September 19th is “Talk Like a Pirate Day” (a tradition started by humor columnist Dave Barry). So to honor this momentous occasion, I’d like to share a review of one of my favorite children’s picture books about pirates.
“Edward and the Pirates” is such a great title for a children’s picture book. (This book was a “Publisher’s Weekly” bestseller!) And David McPhail more than lives up to it. McPhail had already written more than 40 children’s books, including three about a troubled little boy named Edward. The boy first appeared in “Santa’s Book of Names,” but in this first sequel he’s meeting a more exciting character – pirates! (And his next adventure would be “Edward in the Jungle”…)
McPhail writes and illustrates the books – but fortunately, he’s good at both! There’s a great illustration on the title page of a moonlit ocean and a shadowy chest of doubloons (with a skull and crossbones on its side). But all the illustrations are gorgeous. There’s a ship on an aqua sea, and a drawing of rolling waves swamping the boat as Edward struggles at it’s wheel. They add a lot to the book, and some of the drawings even look like oil paintings – even if it’s just Edward at his breakfast table!
“Once Edward learned to read, there was no stopping him,” McPhail writes. It’s a nice segue from the first book (in which Edward couldn’t read until after a magical meeting with Santa). Now he’s reading cereal boxes at the breakfast table, and “seed catalogs that arrived on the coldest day of winter.” But especially…books! And it seems appropriate that as Edward discovers the joy of reading, he’s drawn with some suitable wonderful illustrations. The library has now become Edward’s favorite place, and McPhail adds that Edward “especially liked stories of adventures…”

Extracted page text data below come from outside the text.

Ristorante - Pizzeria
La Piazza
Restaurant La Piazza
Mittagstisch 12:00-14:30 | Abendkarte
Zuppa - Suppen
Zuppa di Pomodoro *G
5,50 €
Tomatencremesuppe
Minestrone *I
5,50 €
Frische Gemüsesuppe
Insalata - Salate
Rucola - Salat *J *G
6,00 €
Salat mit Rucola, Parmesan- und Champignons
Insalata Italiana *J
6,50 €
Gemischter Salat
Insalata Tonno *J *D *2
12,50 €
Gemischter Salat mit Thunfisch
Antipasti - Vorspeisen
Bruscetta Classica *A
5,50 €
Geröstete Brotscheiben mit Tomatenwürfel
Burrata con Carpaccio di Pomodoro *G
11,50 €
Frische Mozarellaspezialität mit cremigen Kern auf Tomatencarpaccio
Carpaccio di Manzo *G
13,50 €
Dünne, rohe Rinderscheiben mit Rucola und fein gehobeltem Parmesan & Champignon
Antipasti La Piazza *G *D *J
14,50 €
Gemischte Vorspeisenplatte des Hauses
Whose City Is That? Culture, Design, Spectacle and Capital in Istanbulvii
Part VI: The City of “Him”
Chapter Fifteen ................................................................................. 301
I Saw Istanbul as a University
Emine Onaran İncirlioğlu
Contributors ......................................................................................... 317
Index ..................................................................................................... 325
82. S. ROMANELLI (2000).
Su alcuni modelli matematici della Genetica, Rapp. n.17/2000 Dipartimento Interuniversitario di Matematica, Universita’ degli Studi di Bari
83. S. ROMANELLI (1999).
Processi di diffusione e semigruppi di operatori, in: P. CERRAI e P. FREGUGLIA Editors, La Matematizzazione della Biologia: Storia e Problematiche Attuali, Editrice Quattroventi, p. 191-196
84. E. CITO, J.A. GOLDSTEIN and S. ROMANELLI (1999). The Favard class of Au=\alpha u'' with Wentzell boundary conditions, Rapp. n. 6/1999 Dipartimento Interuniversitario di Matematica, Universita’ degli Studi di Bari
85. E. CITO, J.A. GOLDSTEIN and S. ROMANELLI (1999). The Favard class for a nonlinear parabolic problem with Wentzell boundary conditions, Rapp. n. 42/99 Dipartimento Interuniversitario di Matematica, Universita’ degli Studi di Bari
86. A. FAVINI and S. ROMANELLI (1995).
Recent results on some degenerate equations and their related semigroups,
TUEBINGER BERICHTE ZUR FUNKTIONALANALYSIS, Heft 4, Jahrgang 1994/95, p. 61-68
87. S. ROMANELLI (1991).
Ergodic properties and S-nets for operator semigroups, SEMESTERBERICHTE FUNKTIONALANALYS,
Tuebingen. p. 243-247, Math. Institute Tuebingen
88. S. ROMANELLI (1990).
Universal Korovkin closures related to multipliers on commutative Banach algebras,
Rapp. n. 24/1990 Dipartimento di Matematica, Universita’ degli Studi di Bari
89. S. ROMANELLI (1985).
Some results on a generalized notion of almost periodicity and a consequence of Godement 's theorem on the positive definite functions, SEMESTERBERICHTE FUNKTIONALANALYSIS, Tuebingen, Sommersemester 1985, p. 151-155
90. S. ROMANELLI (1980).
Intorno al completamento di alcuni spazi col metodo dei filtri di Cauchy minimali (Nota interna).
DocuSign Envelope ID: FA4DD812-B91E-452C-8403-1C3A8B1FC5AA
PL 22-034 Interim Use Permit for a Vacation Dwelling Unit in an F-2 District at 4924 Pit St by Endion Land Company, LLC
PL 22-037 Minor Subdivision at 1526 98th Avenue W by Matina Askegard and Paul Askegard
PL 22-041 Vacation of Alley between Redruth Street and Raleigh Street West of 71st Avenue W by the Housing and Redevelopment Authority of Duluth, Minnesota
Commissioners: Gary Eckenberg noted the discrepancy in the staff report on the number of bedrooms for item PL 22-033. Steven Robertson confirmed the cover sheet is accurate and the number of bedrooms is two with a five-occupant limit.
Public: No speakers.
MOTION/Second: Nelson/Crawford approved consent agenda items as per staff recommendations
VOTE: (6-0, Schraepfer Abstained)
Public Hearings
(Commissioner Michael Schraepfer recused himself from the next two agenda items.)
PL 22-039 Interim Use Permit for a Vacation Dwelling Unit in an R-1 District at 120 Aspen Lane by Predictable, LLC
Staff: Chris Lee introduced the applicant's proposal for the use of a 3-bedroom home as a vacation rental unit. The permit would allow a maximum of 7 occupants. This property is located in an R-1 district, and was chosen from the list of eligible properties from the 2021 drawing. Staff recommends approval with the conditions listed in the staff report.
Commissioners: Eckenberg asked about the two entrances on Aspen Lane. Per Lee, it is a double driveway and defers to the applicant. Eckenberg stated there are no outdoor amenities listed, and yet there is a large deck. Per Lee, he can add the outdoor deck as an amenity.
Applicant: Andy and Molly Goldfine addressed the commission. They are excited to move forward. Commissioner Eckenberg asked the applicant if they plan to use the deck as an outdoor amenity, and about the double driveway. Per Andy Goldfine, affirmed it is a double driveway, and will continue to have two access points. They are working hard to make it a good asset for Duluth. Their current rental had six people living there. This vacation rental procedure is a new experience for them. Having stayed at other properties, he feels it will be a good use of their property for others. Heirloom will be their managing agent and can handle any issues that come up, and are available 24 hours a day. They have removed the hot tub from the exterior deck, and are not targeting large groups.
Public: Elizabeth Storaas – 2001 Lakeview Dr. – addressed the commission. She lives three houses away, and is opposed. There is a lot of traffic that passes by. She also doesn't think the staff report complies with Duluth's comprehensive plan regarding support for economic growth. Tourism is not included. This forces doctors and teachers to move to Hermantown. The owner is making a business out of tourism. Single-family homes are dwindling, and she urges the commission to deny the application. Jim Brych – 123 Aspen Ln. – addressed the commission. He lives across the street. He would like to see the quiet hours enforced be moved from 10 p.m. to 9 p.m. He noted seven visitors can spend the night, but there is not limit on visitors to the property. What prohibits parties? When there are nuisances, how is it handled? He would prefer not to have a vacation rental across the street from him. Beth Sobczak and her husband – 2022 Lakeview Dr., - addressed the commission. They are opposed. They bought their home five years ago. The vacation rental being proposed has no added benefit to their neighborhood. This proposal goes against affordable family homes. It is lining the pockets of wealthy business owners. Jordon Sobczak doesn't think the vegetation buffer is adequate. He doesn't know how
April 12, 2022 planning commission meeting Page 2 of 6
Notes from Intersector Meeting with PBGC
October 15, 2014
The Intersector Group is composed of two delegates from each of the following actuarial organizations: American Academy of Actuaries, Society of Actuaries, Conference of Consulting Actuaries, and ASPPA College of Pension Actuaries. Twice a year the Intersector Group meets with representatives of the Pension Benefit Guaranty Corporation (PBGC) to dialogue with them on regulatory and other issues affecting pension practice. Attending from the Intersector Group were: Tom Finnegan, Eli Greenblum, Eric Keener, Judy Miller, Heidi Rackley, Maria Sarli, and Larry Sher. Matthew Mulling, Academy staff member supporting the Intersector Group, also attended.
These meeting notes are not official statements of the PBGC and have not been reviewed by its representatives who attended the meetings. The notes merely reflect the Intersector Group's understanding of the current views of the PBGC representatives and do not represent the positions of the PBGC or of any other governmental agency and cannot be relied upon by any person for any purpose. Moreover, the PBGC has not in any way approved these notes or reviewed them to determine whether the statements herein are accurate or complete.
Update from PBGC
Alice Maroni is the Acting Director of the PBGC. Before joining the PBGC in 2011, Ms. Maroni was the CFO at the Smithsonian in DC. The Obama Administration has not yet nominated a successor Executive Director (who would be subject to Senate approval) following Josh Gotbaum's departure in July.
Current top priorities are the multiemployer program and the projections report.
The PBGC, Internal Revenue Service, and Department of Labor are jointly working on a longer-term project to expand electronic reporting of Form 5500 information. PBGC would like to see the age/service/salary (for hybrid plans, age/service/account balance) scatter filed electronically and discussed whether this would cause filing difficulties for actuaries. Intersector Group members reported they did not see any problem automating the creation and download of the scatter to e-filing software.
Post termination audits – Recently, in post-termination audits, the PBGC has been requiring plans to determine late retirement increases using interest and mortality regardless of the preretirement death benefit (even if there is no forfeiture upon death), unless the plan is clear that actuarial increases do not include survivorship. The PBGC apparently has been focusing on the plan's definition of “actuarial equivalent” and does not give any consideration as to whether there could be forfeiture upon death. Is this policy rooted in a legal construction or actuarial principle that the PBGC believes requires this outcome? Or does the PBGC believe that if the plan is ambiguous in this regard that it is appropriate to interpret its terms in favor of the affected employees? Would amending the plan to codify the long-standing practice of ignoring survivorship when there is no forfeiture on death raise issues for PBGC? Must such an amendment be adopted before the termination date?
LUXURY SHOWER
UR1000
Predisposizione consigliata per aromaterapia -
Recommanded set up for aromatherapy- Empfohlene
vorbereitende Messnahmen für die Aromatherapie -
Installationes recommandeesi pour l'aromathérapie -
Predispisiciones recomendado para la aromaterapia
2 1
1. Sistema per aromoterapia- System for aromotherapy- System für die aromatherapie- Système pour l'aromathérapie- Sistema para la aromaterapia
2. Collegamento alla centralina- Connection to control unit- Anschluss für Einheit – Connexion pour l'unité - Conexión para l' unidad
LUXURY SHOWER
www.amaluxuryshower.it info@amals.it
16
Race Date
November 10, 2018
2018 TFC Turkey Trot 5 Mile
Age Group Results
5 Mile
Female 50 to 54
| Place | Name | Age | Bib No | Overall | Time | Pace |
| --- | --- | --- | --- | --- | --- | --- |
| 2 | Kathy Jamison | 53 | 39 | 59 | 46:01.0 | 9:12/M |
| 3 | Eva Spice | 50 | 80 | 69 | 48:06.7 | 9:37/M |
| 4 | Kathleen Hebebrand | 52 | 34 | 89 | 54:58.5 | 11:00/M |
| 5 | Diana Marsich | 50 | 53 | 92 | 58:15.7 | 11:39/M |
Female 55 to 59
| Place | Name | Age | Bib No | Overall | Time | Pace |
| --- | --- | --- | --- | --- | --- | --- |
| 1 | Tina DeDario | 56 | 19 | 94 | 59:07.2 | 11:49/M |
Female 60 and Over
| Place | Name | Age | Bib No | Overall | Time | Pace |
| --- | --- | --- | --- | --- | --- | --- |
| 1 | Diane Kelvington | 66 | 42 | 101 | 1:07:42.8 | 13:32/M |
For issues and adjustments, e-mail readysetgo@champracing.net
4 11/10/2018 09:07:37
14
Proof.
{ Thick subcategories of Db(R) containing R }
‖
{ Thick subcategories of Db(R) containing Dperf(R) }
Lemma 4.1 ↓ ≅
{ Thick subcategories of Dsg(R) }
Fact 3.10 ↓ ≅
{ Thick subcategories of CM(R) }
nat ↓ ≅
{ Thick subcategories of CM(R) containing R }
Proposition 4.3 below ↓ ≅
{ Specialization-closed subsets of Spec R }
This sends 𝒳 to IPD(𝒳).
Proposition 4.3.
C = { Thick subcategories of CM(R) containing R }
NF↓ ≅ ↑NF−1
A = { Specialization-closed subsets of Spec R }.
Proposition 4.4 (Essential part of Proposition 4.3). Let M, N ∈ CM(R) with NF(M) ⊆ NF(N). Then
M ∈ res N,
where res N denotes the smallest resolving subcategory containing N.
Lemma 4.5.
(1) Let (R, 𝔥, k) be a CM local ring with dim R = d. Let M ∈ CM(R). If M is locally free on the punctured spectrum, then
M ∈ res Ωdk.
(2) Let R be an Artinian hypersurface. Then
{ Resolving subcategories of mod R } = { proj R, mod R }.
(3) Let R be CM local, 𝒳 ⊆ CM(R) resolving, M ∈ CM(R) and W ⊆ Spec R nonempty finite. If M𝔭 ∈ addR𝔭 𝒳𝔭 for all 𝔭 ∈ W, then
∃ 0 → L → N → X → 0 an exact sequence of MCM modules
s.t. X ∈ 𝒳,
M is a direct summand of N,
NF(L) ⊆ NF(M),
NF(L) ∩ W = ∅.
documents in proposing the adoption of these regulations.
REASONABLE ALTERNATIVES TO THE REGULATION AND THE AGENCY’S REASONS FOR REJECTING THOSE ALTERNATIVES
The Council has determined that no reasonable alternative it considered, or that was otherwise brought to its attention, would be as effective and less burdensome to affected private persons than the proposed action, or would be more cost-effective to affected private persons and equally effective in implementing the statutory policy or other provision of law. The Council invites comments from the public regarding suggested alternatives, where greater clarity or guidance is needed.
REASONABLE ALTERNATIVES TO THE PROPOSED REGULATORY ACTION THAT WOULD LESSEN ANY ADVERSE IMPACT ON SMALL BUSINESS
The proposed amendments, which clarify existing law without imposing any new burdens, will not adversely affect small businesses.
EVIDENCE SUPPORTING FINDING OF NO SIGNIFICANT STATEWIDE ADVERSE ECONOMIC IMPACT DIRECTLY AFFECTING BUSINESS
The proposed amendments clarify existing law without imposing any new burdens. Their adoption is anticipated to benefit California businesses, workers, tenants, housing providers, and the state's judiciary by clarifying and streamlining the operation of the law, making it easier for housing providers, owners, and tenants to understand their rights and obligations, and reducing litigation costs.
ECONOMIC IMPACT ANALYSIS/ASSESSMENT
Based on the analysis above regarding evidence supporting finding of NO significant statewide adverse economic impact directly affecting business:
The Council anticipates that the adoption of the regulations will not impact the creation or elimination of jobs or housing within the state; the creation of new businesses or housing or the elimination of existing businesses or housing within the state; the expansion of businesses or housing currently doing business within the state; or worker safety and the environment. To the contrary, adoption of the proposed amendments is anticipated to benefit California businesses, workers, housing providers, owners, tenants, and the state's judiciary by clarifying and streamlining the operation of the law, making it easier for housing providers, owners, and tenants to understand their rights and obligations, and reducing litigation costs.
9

Edward imagines himself rescuing Robin Hood, or traveling by dog sled to the North Pole. Once he even imagines he sees real dinosaurs outside his window. And as he’s reading a book about pirates, pirates gradually start to appear. McPhail makes a seamless transition, showing the ocean itself rolling up to Edward’s bed (where he’s deeply engrossed in the book). Pirates want to borrow it – since it tells where their treasure was buried. But Edward refuses, since he’s already checked out the book on his library card.
In his bedroom, the pirates threaten him, until his mom arrives on a white horse and later his father with a bow and arrow. “I don’t think they meant any harm,” says Edward politely. “They only came for this book.” There’s a beautiful drawing of the lagoon under a silvery sky, with the window of Edward’s room in the foreground. Unfortunately, the pirates aren’t able to find their treasure with the book after all.
Because unlike Edward, they’re not able to read!